С сыном Пашей в Переделкино. Конец 1970-х годов.

Там сидел гурман с огромным жирным брюхом Жора Ашкенадзе с синеватым моржовым затылком и глядел маленькими подслеповатыми очами на свою даму. Тут был и наш престарелый классик Арсений Александрович Тарковский со своей вечной палочкой и распрямленной в брючине протезной ногой, с длинноватым, суховатым, умным, ироническим, дворянским лицом, со своей женой, аляповато раскрашенной дамой лет 75, затянутой в тесные малиновые бархатные брючки и вычурно хохочущей над остротами Саши Ревича (Шиндеревича), поэта и переводчика, считающего себя гениальным и непризнанным, а также весьма гордящегося тем, что запросто величает Тарковского Арсюшей. Арсюша это ему позволял, как позволял и многим другим дружить со своей царственной персоной, и обласканные его милостью любили саживаться с Тарковским за один длинный обеденный переделкинский стол в переделкинской столовой (как войдешь, крайний левый у окна). Между прочим, столовая Дома творчества Переделкино всегда явно делилась на две половины, правую и левую: в правой сидели правые, в левой – левые. Правые были, как правило, приезжие, хорошо упитанные, в черных кожаных пиджаках, в широких брюках, в тренировочных пузырящихся синих костюмах, с красными каемками: с ясными, простыми, славянскими и дружбонародными лицами, с калмыцкими дикими рожами, с туркменскими замашками хозяев-беев, с грузинскими лауреат-ленинскими значками, с хорошим аппетитом. Мы тоже с Пашкой всегда туда садились, туда, вправо, хотя и слышали постоянно недоуменные восклицания наших друзей-евреев слева: «Почему вы сидите там? Там же правые». Нам нравилось сидеть справа, потому что там прислуживали две симпатичные официантки Люся и Нина. Люся всех своих правых величала «зайчиками» и «цыплятками». «Ну, чего будем кушать, кошечки мои?» – спрашивала она их, хитро подмигивая нам. А они, довольные, растаявшие от женской ласки, великодушно принимали из ее рук суп-пюре, украинский борщ и котлеты с картофельным пюре и назначали ей любовные свидания. «А она со мной говорыт, как будто я плохо слышу», – жаловался мне грузинский классик, лауреат Сталинской премии, автор многотомной эпопеи «Грузия в огне». А Люся снова моргала нам с Пашкой, боком подходила и краешком накрашенного рта сообщала: «Ой, надоели они мне все, сил моих нет. Ой, ну дураки, такие дураки. Умора! Вчера один говорит: «Ты замужем?» Я говорю: «Замужем». – «А пойдешь за меня?» Ну дурак, ну дурак. Самому небось сто лет: старпер, а все туда же».

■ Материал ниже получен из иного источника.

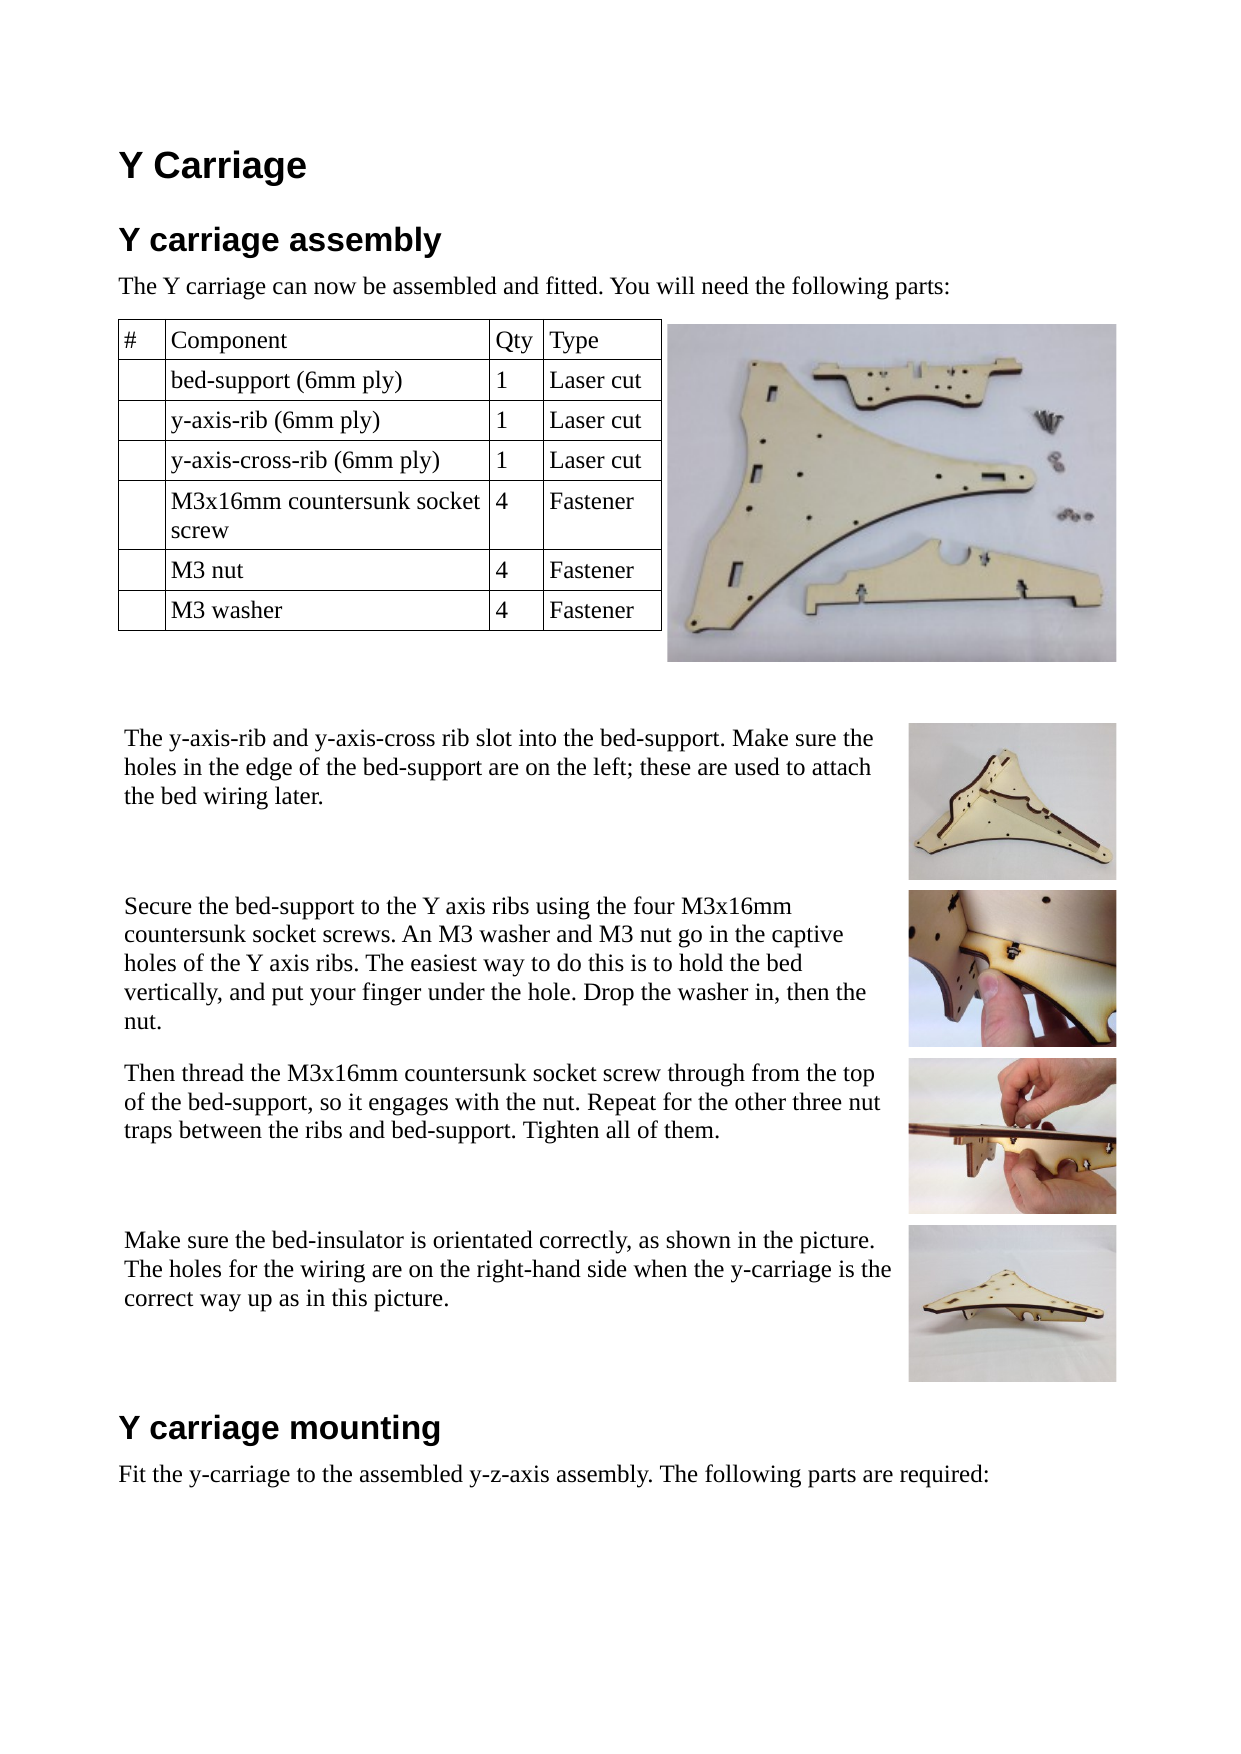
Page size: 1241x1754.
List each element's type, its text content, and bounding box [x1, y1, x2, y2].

table_cell 4 [490, 550, 543, 589]
table_cell Laser cut [544, 401, 661, 440]
picture [908, 723, 1117, 880]
table_cell [118, 631, 165, 670]
table_cell 1 [490, 401, 543, 440]
table_cell y-axis-cross-rib (6mm ply) [166, 441, 489, 480]
table_cell [490, 631, 543, 670]
picture [667, 324, 1117, 662]
subtitle Y carriage assembly [118, 220, 1122, 259]
table_cell 4 [490, 591, 543, 630]
table_cell M3 washer [166, 591, 489, 630]
table_header Qty [490, 320, 543, 359]
table_header Component [166, 320, 489, 359]
table_cell [119, 481, 165, 549]
table_cell [903, 885, 1122, 1052]
table_cell Laser cut [544, 441, 661, 480]
table_cell Secure the bed-support to the Y axis ribs using the four M3x16mm countersunk socket screws. An M3 washer and M3 nut go in the captive holes of the Y axis ribs. The easiest way to do this is to hold the bed vertically, and put your finger under the hole. Drop the washer in, then the nut. [118, 885, 903, 1052]
table_cell M3x16mm countersunk socket screw [166, 481, 489, 549]
table_cell [165, 631, 489, 670]
picture [908, 1225, 1117, 1382]
table_header [661, 319, 1122, 670]
table_cell Then thread the M3x16mm countersunk socket screw through from the top of the bed-support, so it engages with the nut. Repeat for the other three nut traps between the ribs and bed-support. Tighten all of them. [118, 1052, 903, 1219]
subtitle Y carriage mounting [118, 1408, 1122, 1446]
text Fit the y-carriage to the assembled y-z-axis assembly. The following parts are required: [118, 1459, 1122, 1488]
table_cell [119, 401, 165, 440]
table_header Type [544, 320, 661, 359]
table_cell [903, 1220, 1122, 1387]
table_cell bed-support (6mm ply) [166, 360, 489, 399]
table_cell [119, 550, 165, 589]
table_cell [119, 360, 165, 399]
table_cell Fastener [544, 591, 661, 630]
table_cell Fastener [544, 550, 661, 589]
table_header [903, 718, 1122, 885]
table_cell 1 [490, 360, 543, 399]
table_cell M3 nut [166, 550, 489, 589]
table_header The y-axis-rib and y-axis-cross rib slot into the bed-support. Make sure the holes in the edge of the bed-support are on the left; these are used to attach the bed wiring later. [118, 718, 903, 885]
table_cell 1 [490, 441, 543, 480]
table_cell Laser cut [544, 360, 661, 399]
picture [908, 890, 1117, 1047]
subtitle Y Carriage [118, 143, 1122, 187]
table_header # [119, 320, 165, 359]
table_cell [119, 591, 165, 630]
picture [908, 1058, 1117, 1214]
table_cell y-axis-rib (6mm ply) [166, 401, 489, 440]
table_cell Make sure the bed-insulator is orientated correctly, as shown in the picture. The holes for the wiring are on the right-hand side when the y-carriage is the correct way up as in this picture. [118, 1220, 903, 1387]
table_cell 4 [490, 481, 543, 549]
table_cell [543, 631, 661, 670]
table_cell [903, 1052, 1122, 1219]
text The Y carriage can now be assembled and fitted. You will need the following parts: [118, 271, 1122, 300]
table_cell [119, 441, 165, 480]
table_cell Fastener [544, 481, 661, 549]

Однажды мы имели счастье сидеть в целой компании еврейских писателей из журнала «Советиш Геймланд» – они все тоже поместились вправо. Тевье Григорьевич Ген уговаривал нас побольше кушать. Он был одет бедненько, в какой-то пропыленный лаб-сердачок, черные висящие мешком штаны и белый картуз времен Февральской революции. Он лукаво рассказал нам, что он пишет сейчас большой и сложный роман на идиш, где проводит новую интересную идею, что надо побольше кушать. «Я уже поправился на десять кило. Это все оттого, что я хорошо кушаю», – и смеялся, застенчиво прикрывая рукой длинные гниловатые зубы. «Почему же вы такой худенький?» – удивилась я. «Это я сверху худенький, – хихикал Тевье Григорьевич, – а снизу я очень толстый». И сам бывал доволен своей шуткой, и призывал нас взвешиваться на весах каждый день. «Это очень важно», – говорил он. Когда я стала оказывать ему дружеские знаки предпочтения, потому что он казался мне странным и беззлобным созданием, он принял знаки моего невинного внимания за ухаживание и честно, хотя и слегка испуганно, сообщил мне: «Ирина Михайловна (картавое «р»), есть писатели, которые любят бросать своих жен. Мне стыдно признаться, но я не из таких. Чем виновата моя старая жена? Она не сделала мне ничего плохого. Разве я должен ее бросать, как вы думаете? А другие бросают».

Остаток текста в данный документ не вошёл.